Поверхностное и субъективное отношение к теоретическому наследию Ткачева, продемонстрированное В.А. Фоминой, нашло отклик в работе А.Л. Реуэля. Рассматривая экономические взгляды Ткачева, автор в основном повторил положения своей статьи, опубликованной в 1938 г. [11]. Он по-прежнему видел в русском бланкисте мыслителя, постоянно извращавшего марксизм, идеи которого интересны только в свете борьбы основоположников марксизма с народничеством. Разбирая «мелкобуржуазную идеологию» народника Ткачева, А.Л. Реуэль пишет, что Петр Никитич «имеет неправильные представления о путях революционной деятельности» [12, с. 153]. В качестве примера «неправильного» представления
А.Л. Реуэль приводит тот факт, что Ткачев не понимал того, что капитализм создает материальные условия, без которых социалистическая революция немыслима, поэтому он настаивал на немедленном заговоре революционного меньшинства, выдвигая экономическую отсталость России в роли союзника революции. Но этим А.Л. Реуэль, похоже, сам того не сознавая, демонстрирует несостоятельность критики Ткачева, так как приведенный им пример является той основой, от которой исходил Ленин, конструируя свою модель социалистической революции.

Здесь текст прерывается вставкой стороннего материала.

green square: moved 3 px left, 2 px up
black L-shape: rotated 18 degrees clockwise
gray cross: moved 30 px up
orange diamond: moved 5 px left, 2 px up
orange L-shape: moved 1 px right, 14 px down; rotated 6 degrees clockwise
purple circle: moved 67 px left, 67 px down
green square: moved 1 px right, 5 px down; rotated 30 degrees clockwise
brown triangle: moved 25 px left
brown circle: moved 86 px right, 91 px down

Точку зрения А.Л. Реуэля поддержал И.И. Черный. Отталкиваясь от методологического положения, что «народничество было врагом марксизма по своей идеологии и методам борьбы, основным тормозом распространения идей научного социализма в России», автор причислил Ткачева к врагам теории научного коммунизма [13, с. 341]. На этом фоне мысль о том, что Ткачев, несмотря на «вульгаризаторскую» сущность своей теории, стремился дать материалистическое и классовое объяснение общественных и литературных явлений, была значительным шагом вперед [14, с. 253]. Таким образом, первые усилия исследователей периода «оттепели» были сосредоточены на выявлении степени влияния на Ткачева учения Маркса, проблемы, имеющей свои истоки в 1920-х гг., когда М.Н. Покровский на основании активной пропаганды русским народником метода экономического детерминизма назвал Ткачева «первым русским марксистом» [15, с. 62].

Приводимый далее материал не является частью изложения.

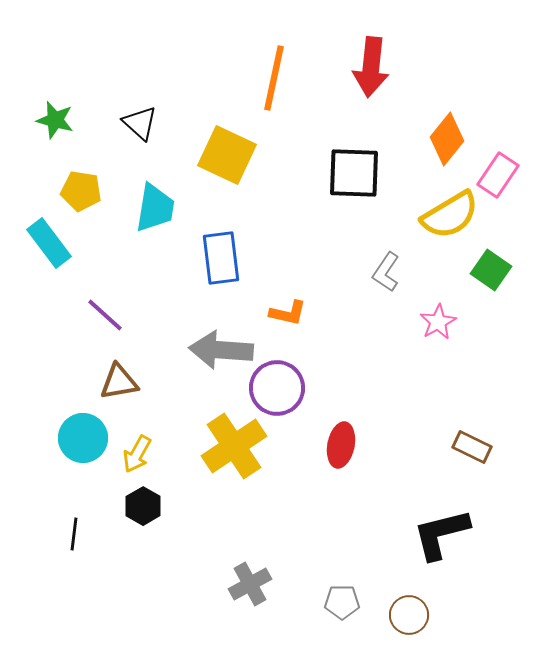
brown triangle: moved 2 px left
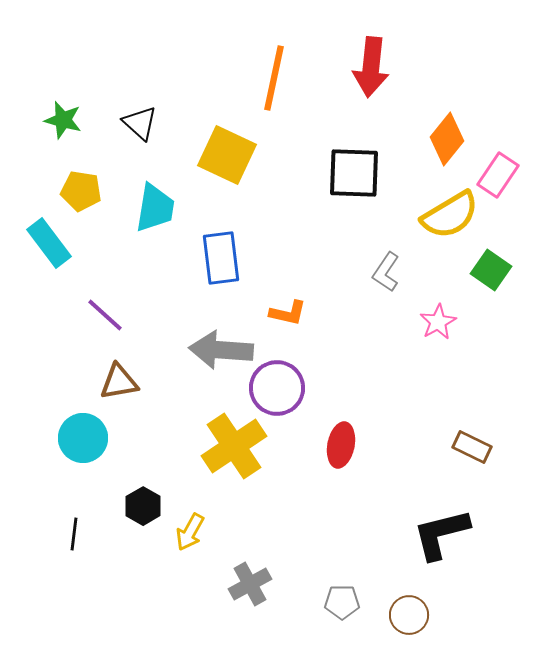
green star: moved 8 px right
yellow arrow: moved 53 px right, 78 px down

Затем объектом внимания стали другие аспекты социально-политических взглядов Ткачева. Так, Ю.З. Полевой, в духе традиции 1930-х гг., без приведения весомых доводов отождествил позиции этатиста Ткачева и анархиста М.А. Бакунина, не усматривая между ними серьезных идейных расхождений [16, с. 33, 44]. В отличие от Ю.З. Полевого, Н.К. Каратаев справедливо подчеркнул кардинальные различия в постановке вопроса о революции и ее движущих силах между Ткачевым и Бакуниным. Концепция Ткачева была противоположна бакунизму и являлась примером наиболее яркого для 1870-х гг. выражения критики анархической системы взглядов [17, с. 32]. К тому же, по мнению автора, Ткачев продвинулся вперед не только по сравнению с Бакуниным, но и с П.Л. Лавровым, так как первым в народнической среде выдвинул идеи захвата политической власти для устройства социалистического общества и использования в целях революции института государства.

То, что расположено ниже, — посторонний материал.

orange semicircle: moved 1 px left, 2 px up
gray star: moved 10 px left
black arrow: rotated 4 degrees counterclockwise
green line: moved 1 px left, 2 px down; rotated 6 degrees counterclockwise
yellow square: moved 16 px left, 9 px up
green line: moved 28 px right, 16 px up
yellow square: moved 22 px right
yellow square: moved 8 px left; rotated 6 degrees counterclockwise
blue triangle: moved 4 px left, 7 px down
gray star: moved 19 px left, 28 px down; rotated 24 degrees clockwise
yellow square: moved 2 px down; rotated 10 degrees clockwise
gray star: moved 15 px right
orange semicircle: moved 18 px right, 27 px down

Наряду с общими работами по истории революционного народничества во второй половине 1950-х гг. появляются специальные исследования, в которых рассматривались те или иные моменты революционной теории Ткачева. В частности, В.И. Моренец обратился к специфике взглядов Петра Никитича на крестьянскую общину. Он отметил, что в отличие от
большинства представителей народнического лагеря, Ткачев сомневался в твердости и устойчивости общины перед надвигающимся капитализмом и допускал возможность ее эволюции в сторону индивидуализма. Ткачев не идеализировал общину, но с другой стороны, видел в ней фундамент коммунистического строя, поскольку не понимал диалектики экономических отношений, что только развитие капитализма и пролетариата создают условия для достижения социализма [18, с. 55-56].
Гораздо проще поступил Б.А. Трубецкой. Не утруждая себя вдумчивым анализом произведений Ткачева, он пришел к выводу, что русский бланкист «чисто по-народнически» пренебрежительно относился к народу и подходил к делу революционной борьбы «с анархических, авантюристических позиций» [19, с. 32]. Мировоззрение Ткачева характеризовалось автором как «вульгарно-материалистическое» и «субъективно-идеалистическое».
Более взвешенный подход к теоретическом наследию Ткачева продемонстрировал Д.М. Лекаренко. Ученый справедливо указывал на то, что Петр Никитич никогда не был врагом марксизма и тем более «злейшим», не вел борьбы ни против Маркса, ни против марксизма в целом. Наоборот, он признавал марксистское учение и считал его пригодным для Западной Европы, но не приемлемым для России. Для доказательства этого Д.М. Лекаренко приводил тот факт, что К. Маркс и Ф. Энгельс давали в общем положительную оценку деятельности западноевропейских бланкистов, а Ткачев как раз считал себя учеником французского революционера XIX в. Огюста Бланки [20, с. 10].
Мнение о том, что «ткачевизм» не был враждебен марксизму, поддержала А.М. Станиславская. Она подчеркнула, что Ткачев всегда с большим уважением отзывался о Марксе и нередко пытался использовать в своих работах положения марксистской экономической теории. А.М. Станиславская согласилась также с мыслью В.И. Моренеца о том, что Ткачев нетипично для народника выступал против теории исключительности и своеобразия русской общины. Оспаривая дилетантско-нигилистическую позицию Б.А. Трубецкого и согласных с ним, автор отметила, что ткачевская концепция захвата власти силами революционного меньшинства контрастировала с общенародническими представлениями о роли народа в революции [21, с. 183, 194].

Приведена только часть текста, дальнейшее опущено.